SOBRE LA TAREA: Extrae sin cambios de la novena a San Cayetano el fragmento que se abre con las palabras que contienen «Novena a San» y se cierra con «Señor Jesucristo. Amén.».

TEXTO DEL EJERCICIO:

· · ·

Novena a San Cayetano de Thiene

DÍA NOVENO (6 de agosto)

San Cayetano de Thiene
San Cayetano de Thiene

Omnipotente y sempiterno Dios, que hiciste que San Cayetano confiando en vuestra Providencia despreciara las cosas de la tierra y se viera enriquecido con abundantes bienes celestiales; concedednos que los que imploramos los efectos de vuestra admirable Providencia seamos socorridos en nuestras necesidades por su intercesión. Os lo pedimos por nuestro Señor Jesucristo. Amén.

Glorioso Protector mío San Cayetano, cuya perfecta castidad mereció que la Virgen Madre depositara en vuestros brazos a su Divino Hijo y que vuestro cuerpo exhalara cierto aroma celestial; alcanzadnos que no manchemos nuestro corazón con el pecado impuro y que guardemos nuestra castidad con la mortificación cristiana. Amén.

· · ·

INFORMACIÓN MOSTRADA:
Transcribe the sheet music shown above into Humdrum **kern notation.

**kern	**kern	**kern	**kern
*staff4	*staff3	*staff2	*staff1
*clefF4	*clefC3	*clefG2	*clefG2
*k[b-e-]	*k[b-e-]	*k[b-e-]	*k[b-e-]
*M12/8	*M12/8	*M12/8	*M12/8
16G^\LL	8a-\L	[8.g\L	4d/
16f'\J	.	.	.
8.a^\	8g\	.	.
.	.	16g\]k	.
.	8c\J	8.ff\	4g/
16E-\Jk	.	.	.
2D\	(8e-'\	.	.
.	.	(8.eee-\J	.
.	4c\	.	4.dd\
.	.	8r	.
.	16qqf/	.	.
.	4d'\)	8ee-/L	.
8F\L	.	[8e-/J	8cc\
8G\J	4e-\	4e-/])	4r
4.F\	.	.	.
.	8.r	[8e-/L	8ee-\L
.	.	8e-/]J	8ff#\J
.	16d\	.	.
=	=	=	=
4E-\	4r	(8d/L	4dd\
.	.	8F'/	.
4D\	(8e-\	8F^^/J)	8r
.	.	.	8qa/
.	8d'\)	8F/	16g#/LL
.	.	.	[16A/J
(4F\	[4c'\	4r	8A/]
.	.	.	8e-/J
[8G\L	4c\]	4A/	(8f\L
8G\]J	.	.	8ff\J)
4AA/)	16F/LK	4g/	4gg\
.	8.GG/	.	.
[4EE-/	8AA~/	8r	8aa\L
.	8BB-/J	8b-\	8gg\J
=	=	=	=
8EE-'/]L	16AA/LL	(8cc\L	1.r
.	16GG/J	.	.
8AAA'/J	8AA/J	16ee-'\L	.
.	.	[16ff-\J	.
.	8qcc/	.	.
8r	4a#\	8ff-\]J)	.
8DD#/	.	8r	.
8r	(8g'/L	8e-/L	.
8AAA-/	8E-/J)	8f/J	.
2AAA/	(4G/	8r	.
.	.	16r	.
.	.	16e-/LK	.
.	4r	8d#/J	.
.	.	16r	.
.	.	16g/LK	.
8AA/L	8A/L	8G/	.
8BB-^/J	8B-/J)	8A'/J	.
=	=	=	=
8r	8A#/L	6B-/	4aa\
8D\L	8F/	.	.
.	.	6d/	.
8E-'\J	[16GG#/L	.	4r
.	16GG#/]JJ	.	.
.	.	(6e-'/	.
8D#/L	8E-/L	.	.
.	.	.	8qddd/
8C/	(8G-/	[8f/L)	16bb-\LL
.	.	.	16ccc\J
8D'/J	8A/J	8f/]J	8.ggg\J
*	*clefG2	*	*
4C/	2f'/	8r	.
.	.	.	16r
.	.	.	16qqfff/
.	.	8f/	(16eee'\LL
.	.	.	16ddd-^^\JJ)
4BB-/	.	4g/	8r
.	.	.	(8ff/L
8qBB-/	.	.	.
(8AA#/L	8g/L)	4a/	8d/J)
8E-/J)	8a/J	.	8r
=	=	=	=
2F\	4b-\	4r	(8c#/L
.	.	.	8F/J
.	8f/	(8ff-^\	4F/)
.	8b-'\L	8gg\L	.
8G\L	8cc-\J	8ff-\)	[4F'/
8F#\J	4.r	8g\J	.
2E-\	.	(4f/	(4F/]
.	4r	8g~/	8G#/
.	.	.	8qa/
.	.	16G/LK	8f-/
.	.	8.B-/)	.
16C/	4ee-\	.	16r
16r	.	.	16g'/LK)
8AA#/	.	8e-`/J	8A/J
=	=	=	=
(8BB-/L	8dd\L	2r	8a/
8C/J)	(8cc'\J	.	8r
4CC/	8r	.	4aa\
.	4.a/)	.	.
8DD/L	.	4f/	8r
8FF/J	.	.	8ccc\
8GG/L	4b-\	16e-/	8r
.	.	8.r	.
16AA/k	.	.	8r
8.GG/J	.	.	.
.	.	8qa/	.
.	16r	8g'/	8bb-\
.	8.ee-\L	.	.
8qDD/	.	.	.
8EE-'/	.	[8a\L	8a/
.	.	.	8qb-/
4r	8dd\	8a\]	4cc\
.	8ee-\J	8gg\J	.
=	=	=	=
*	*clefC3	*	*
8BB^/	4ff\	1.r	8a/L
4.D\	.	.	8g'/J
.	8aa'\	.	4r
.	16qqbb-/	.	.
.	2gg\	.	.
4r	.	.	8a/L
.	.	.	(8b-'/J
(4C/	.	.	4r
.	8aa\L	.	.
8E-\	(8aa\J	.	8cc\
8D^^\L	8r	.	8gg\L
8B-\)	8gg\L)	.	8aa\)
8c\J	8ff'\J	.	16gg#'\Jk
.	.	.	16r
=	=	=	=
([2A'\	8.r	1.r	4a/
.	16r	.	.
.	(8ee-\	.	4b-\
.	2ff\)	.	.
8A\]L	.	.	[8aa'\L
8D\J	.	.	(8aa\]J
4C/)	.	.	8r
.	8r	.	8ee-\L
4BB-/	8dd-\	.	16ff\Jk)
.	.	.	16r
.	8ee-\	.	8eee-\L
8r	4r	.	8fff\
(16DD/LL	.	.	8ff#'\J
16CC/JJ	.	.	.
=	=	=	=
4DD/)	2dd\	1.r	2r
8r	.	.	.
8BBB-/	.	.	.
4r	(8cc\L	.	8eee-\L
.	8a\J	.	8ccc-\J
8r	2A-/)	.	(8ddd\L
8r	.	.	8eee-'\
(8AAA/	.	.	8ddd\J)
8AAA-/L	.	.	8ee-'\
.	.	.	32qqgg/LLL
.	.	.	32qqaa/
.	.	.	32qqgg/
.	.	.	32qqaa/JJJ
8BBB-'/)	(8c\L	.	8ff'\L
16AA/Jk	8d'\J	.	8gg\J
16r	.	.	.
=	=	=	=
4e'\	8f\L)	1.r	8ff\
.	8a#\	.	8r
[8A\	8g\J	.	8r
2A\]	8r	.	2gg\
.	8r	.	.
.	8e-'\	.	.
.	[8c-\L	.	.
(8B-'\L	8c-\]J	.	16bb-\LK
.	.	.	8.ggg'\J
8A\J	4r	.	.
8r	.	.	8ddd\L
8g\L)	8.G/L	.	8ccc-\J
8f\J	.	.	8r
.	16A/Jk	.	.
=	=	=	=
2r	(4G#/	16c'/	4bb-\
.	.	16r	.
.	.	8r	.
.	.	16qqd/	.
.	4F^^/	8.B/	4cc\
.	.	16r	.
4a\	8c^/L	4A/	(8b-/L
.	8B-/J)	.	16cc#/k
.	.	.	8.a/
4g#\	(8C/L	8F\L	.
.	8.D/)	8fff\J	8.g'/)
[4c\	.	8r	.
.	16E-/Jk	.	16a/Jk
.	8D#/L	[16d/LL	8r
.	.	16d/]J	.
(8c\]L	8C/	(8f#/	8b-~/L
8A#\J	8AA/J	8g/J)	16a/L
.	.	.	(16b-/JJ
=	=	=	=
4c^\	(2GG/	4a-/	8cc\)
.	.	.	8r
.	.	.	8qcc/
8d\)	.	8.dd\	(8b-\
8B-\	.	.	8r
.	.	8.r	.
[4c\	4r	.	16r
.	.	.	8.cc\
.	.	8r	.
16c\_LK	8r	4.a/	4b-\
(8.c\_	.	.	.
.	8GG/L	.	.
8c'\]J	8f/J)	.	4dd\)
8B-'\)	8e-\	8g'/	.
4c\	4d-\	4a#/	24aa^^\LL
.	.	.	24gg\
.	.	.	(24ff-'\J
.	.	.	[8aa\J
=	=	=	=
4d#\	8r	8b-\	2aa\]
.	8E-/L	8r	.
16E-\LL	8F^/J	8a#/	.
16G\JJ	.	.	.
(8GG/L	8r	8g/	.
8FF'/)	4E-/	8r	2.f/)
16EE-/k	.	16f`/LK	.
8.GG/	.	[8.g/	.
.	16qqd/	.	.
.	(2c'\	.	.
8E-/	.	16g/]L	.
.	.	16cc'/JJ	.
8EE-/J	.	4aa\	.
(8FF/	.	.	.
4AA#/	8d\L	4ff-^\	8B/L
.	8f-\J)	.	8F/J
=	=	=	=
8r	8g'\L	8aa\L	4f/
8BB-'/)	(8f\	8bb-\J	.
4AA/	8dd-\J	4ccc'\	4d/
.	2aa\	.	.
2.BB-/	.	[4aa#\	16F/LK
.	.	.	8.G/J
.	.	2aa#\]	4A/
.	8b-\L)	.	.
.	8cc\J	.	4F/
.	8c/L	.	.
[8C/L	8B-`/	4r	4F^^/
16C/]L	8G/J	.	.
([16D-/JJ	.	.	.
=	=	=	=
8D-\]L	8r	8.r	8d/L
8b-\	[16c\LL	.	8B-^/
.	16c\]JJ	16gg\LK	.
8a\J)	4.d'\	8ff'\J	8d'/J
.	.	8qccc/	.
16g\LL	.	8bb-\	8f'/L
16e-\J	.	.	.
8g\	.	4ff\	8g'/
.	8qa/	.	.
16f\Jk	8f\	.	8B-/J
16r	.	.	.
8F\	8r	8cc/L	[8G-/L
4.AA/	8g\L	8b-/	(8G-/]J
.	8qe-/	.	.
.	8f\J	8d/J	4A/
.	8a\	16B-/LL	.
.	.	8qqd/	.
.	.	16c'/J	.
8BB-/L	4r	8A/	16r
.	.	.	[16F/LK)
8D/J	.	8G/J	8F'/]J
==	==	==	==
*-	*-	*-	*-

· · ·

PROBLEMA RESUELTO:
Novena a San Cayetano de Thiene

DÍA NOVENO (6 de agosto)

San Cayetano de Thiene
San Cayetano de Thiene

Omnipotente y sempiterno Dios, que hiciste que San Cayetano confiando en vuestra Providencia despreciara las cosas de la tierra y se viera enriquecido con abundantes bienes celestiales; concedednos que los que imploramos los efectos de vuestra admirable Providencia seamos socorridos en nuestras necesidades por su intercesión. Os lo pedimos por nuestro Señor Jesucristo. Amén.